The lawsuit alleges those PBMs excluded low cost insulins to achieve higher rebates, thus artificially inflating insulin list prices and hurting patients. The FTC also said the legal action will include the company's group purchasing organizations. In recent years, the FTC has stepped away from its decades long support of PBMs, which handle drug pricing negotiations between manufacturers, payers, and pharmacies.

The legal action comes amid the FTC's years long investigation into the top 6 PBMs over allegations of opaque business practices. In July, the FTC published an interim report on the probe, which said PBMs engage in favoritism for their own pharmacies and have a vast control over drug prices. It's important to note that 2 FTC commissioners did openly criticize the report. The FTC commission's vote to file an administrative complaint was 3 to 2 with 2 commissioners recusing themselves.

Cigna, which owns Express Scripts, has filed its own lawsuit against the FTC on September 17th over the interim support interim report. The company called that report unfair, biased, erroneous, and defamatory. CVS told Becker's that its PBM has negotiated lower insulin prices and increased competition after 3 leading brand insulin manufacturers raised their list prices by as much as 500% before 2012.

Then the Pharmaceutical Care Management Association, which is the trade group represent representing PBMs, spoke out against that lawsuit. The National Community Pharmacists Association, which represents pharmacies, applauded the FTC's actions. Well, OptumCare, which is located in Basking Ridge, New Jersey, is planning to lay off a 160 employees in the state according to regulatory documents filed with the states. Those layoffs are expected to occur between December 11th January 22nd next year.

Optimus faced several rounds of layoffs and clinic closures this year across various states. In July, the company laid off 524 employees in California, which included remote positions in other states. Earlier this year, there were reports servicing on social media about layoffs affecting employees at Optum Virtual Care and NaviHealth. And, additionally, in May, Optum closed a changed health care facility in Toledo, Ohio, which resulted in 129 job losses.

Cigna Health Care is exiting Medicare Advantage Markets. We're making service area reductions in 8 states for 2025. In total, 36 plans and about 54100 members are impacted, the vast majority in Florida. The majority of the markets have low membership and alternative MA plans available with the exception of just a few full county exits.
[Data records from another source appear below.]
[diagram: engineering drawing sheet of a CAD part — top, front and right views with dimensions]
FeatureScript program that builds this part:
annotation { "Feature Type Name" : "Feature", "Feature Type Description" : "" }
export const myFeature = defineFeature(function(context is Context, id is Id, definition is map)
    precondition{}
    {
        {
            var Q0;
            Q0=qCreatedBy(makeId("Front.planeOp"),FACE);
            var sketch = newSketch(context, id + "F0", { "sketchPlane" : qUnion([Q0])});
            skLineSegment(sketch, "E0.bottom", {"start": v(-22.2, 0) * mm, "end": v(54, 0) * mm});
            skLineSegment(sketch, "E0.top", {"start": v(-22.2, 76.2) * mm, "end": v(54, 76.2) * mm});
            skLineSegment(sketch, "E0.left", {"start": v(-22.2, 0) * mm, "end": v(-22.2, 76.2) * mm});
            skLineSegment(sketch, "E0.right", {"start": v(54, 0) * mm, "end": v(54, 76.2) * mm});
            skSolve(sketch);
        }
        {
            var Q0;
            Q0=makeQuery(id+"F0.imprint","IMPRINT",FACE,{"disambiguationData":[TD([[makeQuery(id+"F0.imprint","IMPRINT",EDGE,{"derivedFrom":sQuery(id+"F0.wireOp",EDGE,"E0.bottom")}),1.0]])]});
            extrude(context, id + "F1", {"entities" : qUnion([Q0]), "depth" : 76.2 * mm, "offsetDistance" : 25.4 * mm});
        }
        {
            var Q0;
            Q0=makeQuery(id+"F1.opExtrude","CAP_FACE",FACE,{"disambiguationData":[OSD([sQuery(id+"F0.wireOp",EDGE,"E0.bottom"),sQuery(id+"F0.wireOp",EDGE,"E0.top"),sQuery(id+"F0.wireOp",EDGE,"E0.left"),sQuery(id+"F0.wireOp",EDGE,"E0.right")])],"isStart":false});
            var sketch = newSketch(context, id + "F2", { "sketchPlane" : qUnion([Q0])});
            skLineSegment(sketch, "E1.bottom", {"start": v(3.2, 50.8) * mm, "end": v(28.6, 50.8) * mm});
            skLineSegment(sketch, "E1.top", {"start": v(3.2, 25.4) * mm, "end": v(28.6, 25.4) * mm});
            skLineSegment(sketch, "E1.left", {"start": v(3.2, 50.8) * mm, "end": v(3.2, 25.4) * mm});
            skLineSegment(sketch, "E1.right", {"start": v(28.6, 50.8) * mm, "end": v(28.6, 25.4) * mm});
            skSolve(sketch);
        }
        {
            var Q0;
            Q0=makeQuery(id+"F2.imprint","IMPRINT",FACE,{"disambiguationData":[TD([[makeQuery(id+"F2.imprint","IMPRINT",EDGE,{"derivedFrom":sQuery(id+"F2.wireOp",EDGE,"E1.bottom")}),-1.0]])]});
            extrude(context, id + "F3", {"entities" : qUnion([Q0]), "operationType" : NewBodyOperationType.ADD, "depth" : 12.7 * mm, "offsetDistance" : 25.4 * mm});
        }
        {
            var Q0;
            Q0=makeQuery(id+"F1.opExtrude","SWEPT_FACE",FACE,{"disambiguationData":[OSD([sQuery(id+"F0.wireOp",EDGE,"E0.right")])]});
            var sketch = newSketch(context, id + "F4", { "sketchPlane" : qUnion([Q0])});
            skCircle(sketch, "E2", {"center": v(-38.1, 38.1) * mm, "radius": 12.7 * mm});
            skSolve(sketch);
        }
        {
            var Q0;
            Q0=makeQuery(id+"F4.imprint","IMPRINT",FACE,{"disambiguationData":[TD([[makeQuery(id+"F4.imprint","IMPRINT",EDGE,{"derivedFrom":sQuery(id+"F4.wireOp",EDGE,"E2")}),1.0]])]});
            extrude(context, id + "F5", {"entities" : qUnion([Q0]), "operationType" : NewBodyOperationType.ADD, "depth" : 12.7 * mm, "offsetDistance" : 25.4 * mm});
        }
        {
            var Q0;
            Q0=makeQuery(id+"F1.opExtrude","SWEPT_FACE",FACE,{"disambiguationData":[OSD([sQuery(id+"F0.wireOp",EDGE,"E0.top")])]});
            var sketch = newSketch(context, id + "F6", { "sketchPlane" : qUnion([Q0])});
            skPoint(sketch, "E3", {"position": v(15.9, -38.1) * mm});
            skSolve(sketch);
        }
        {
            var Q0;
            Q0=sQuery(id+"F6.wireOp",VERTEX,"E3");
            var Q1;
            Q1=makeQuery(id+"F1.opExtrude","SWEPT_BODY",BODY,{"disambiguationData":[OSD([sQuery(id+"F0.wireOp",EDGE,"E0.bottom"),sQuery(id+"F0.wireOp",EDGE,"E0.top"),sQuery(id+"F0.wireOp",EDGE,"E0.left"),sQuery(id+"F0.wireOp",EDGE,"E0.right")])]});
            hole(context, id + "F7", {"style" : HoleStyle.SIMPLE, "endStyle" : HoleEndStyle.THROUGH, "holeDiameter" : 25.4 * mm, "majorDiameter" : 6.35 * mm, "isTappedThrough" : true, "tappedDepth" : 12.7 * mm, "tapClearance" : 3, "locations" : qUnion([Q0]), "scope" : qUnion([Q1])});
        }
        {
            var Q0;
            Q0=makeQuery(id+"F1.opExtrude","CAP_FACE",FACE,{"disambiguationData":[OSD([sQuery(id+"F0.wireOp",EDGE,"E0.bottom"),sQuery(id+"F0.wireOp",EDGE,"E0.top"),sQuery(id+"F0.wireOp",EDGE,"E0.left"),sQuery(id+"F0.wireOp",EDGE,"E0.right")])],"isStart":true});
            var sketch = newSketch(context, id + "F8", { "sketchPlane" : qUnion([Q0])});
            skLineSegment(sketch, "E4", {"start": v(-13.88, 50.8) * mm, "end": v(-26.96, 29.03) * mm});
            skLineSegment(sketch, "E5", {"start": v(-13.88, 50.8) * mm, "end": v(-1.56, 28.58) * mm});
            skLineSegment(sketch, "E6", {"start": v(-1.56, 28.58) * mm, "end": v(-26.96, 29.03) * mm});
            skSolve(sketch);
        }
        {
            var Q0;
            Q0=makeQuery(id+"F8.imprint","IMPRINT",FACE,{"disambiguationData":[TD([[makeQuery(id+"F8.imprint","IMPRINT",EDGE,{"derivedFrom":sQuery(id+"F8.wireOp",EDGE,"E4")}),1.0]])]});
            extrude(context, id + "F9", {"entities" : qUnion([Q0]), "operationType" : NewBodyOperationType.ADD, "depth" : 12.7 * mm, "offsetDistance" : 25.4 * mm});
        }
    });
There's a list of Medicare Advantage market exits industry wide on the Becker's website, and there's more details about these Cigna exits on our website as well, including state by state and the types of plans that are affected. Southwestern Health Resources will not offer Medicare Advantage Plans in 2025. The company said it has decided to sunset its MA plan because of increasing competition and utilization along with regulatory requirements from the federal level.

There are will be no changes for members in 2024, but there will be no plans to enroll in during the upcoming open enrollment annual enrollment period. Southwestern Health Resources is based in Farmers Branch, Texas. It operates CarenCare, an MA company. They had about 26,000 Medicare Advantage members according to CMS. Southwestern Health Resources is a joint venture between UT Southwestern Medical Center and Texas Health Resources.